WHAT YOU NEED TO DO ▸
Search the entries for lines that contain the word "wastebasket", and report each one found.

--- DATA SUPPLIED ---

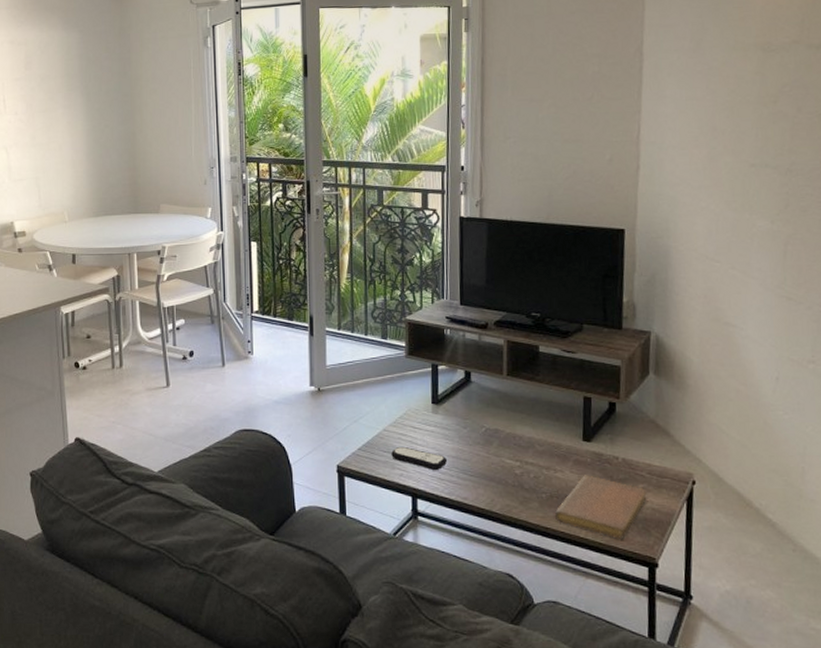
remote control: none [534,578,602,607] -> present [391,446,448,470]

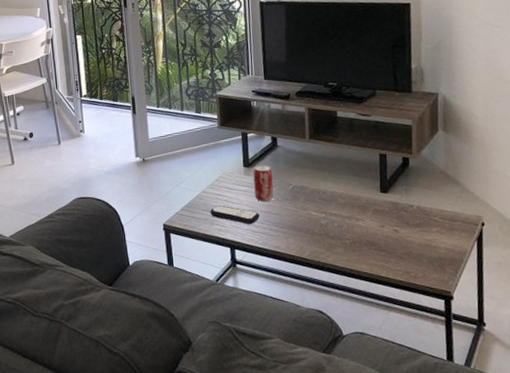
beverage can: none [442,402,464,446] -> present [253,164,274,203]
notebook: present [555,475,647,539] -> none [358,222,441,276]

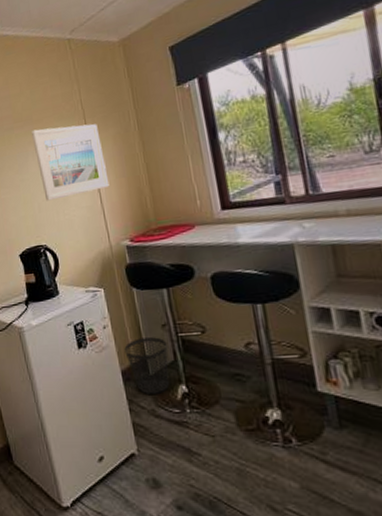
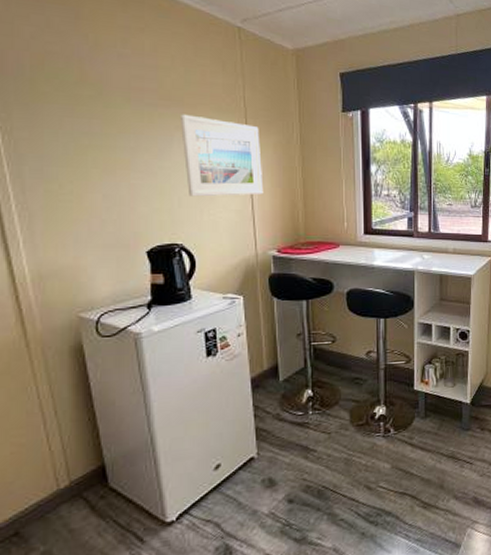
wastebasket: present [124,337,170,394] -> none [257,345,300,400]

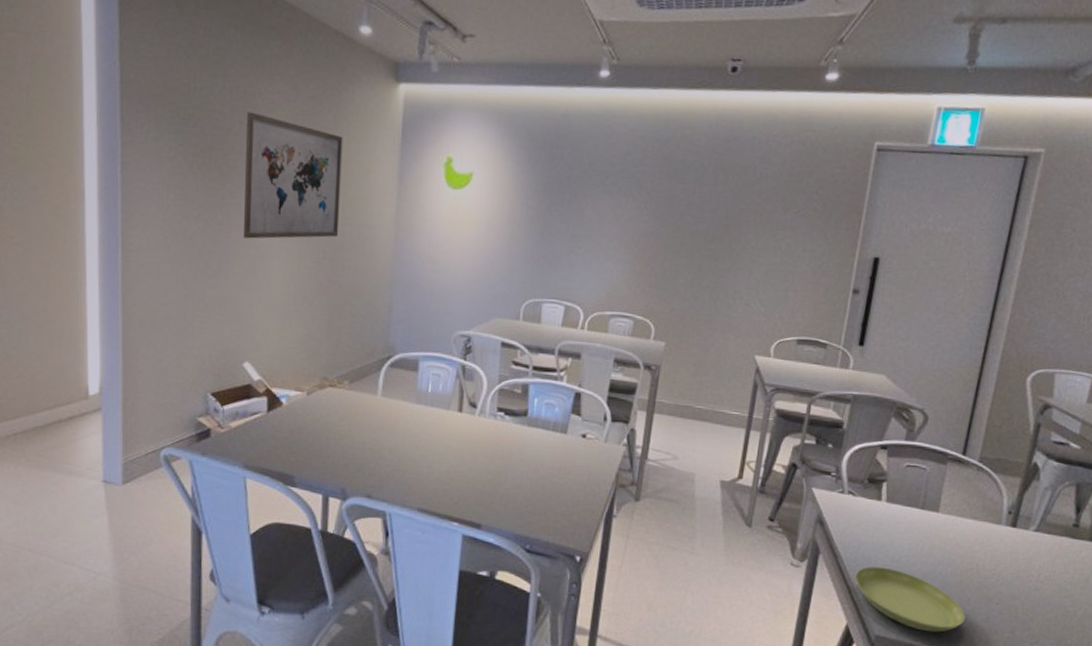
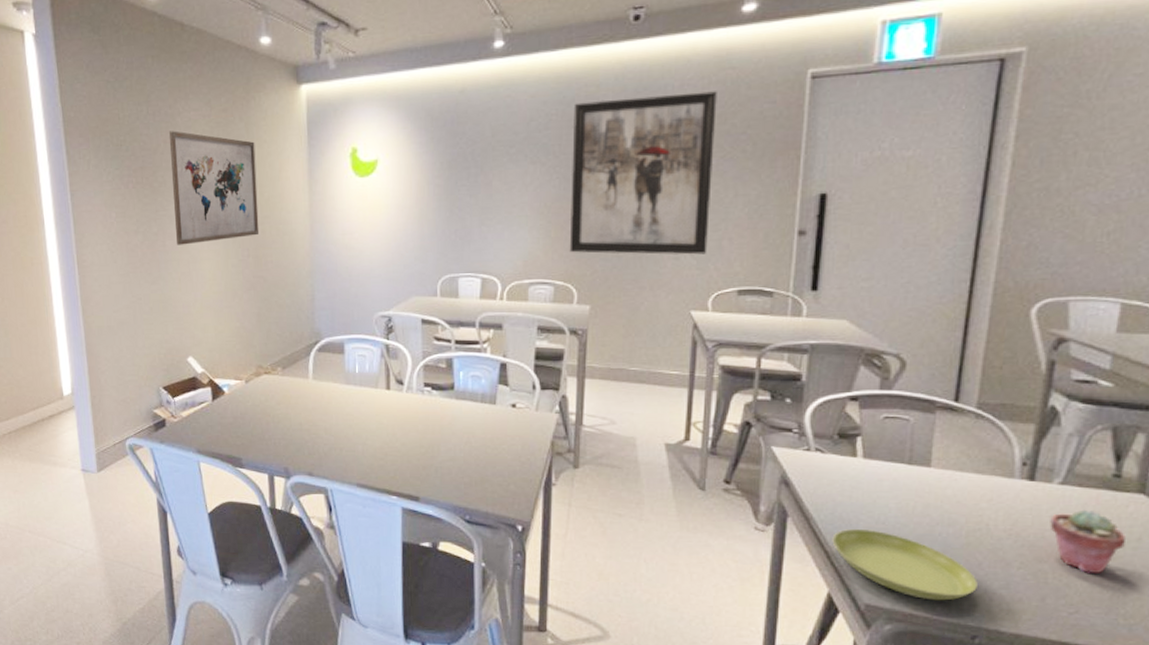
wall art: none [651,143,797,303] -> present [569,91,717,255]
potted succulent: none [1023,553,1077,610] -> present [1050,509,1126,574]

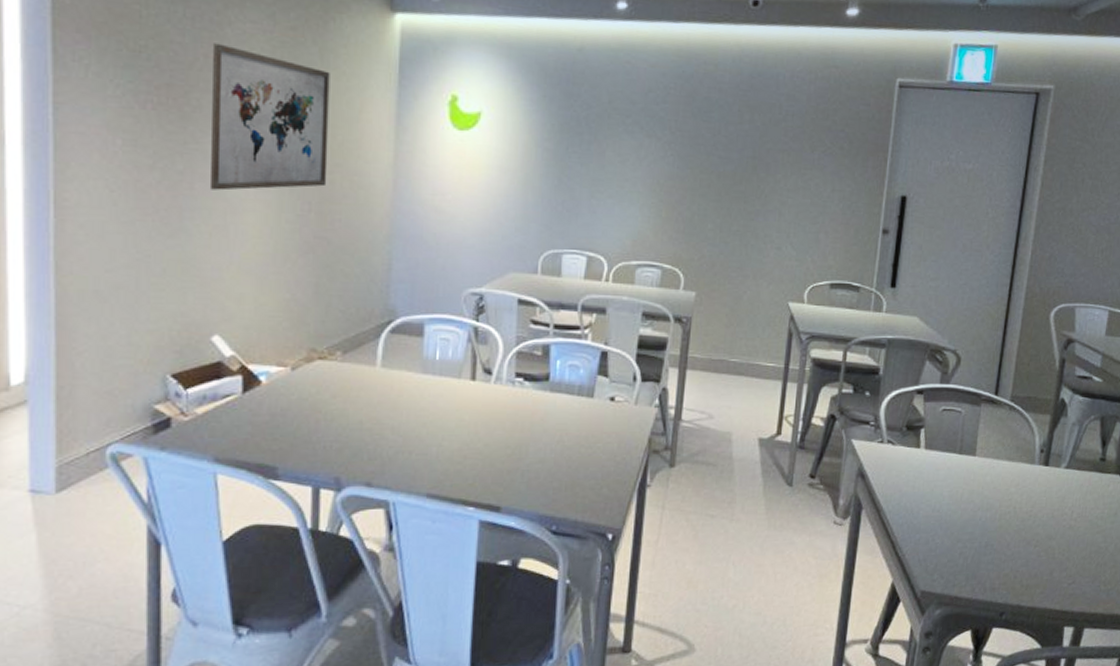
wall art: present [569,91,717,255] -> none [679,79,822,246]
saucer: present [832,529,978,601] -> none [897,518,1006,582]
potted succulent: present [1050,509,1126,574] -> none [1057,490,1107,548]

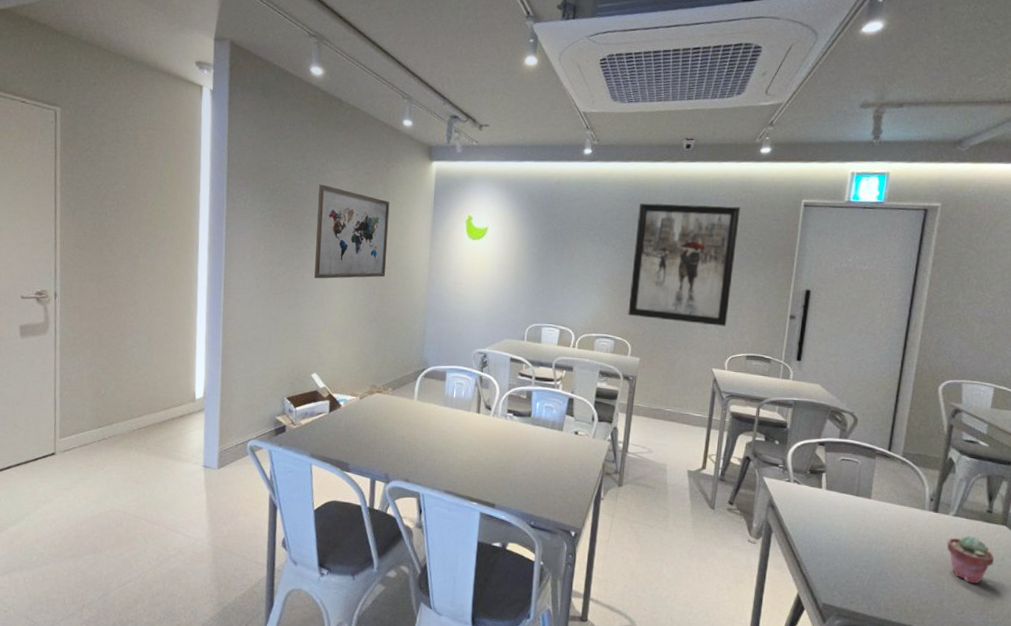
wall art: none [679,79,822,246] -> present [628,203,740,327]
potted succulent: none [1057,490,1107,548] -> present [947,535,994,584]

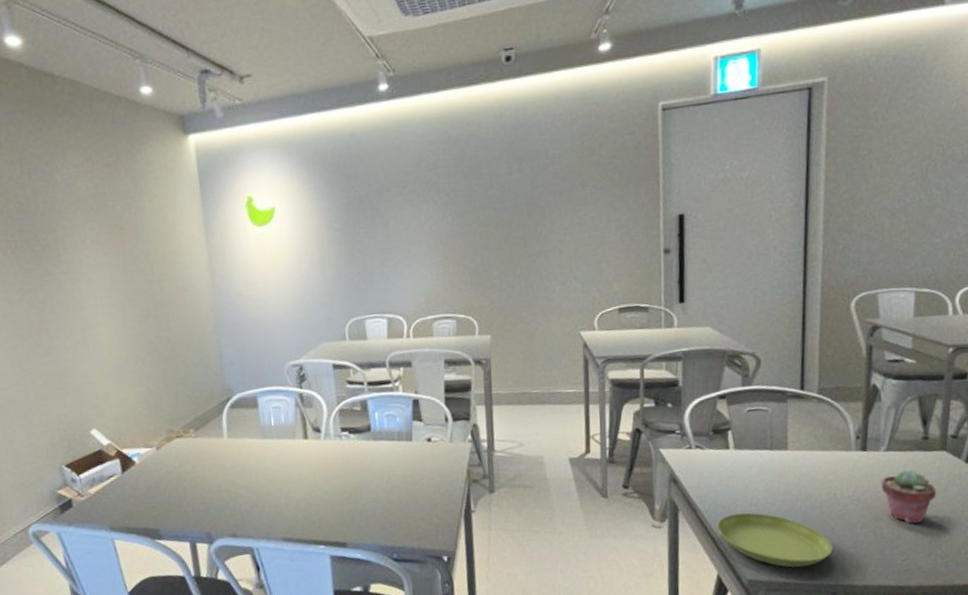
wall art: present [314,184,390,279] -> none [47,189,158,312]
wall art: present [628,203,740,327] -> none [458,125,590,286]
saucer: none [802,544,899,602] -> present [716,512,832,568]

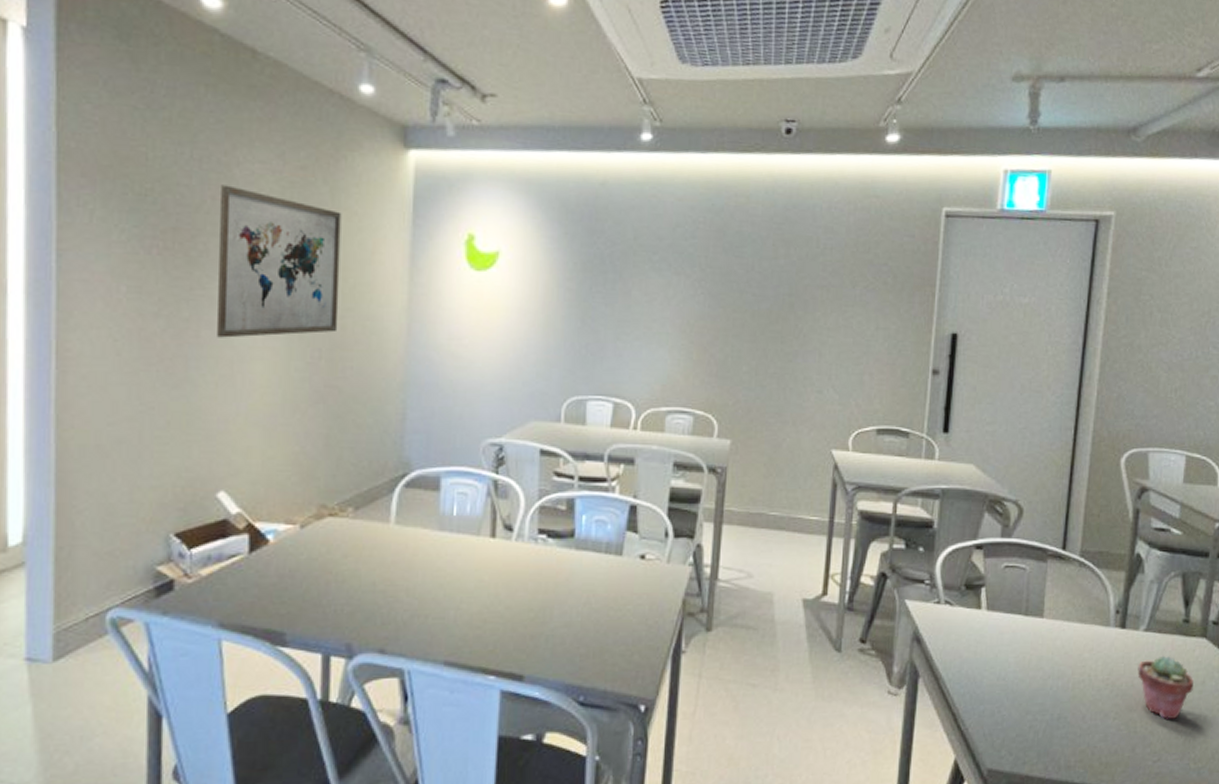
wall art: none [47,189,158,312] -> present [217,185,342,338]
saucer: present [716,512,832,568] -> none [959,687,1082,760]

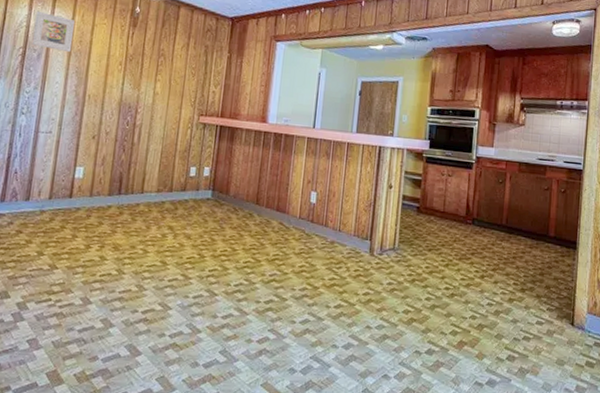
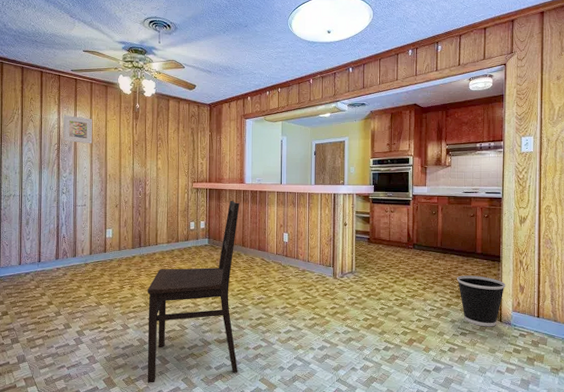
dining chair: none [107,143,258,382] -> present [147,200,240,383]
wastebasket: none [522,263,581,332] -> present [456,275,505,327]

---

SOLUTION TO THE EXERCISE ▸
wastebasket: present [124,337,170,394] -> none [257,345,300,400]
wastebasket: none [522,263,581,332] -> present [456,275,505,327]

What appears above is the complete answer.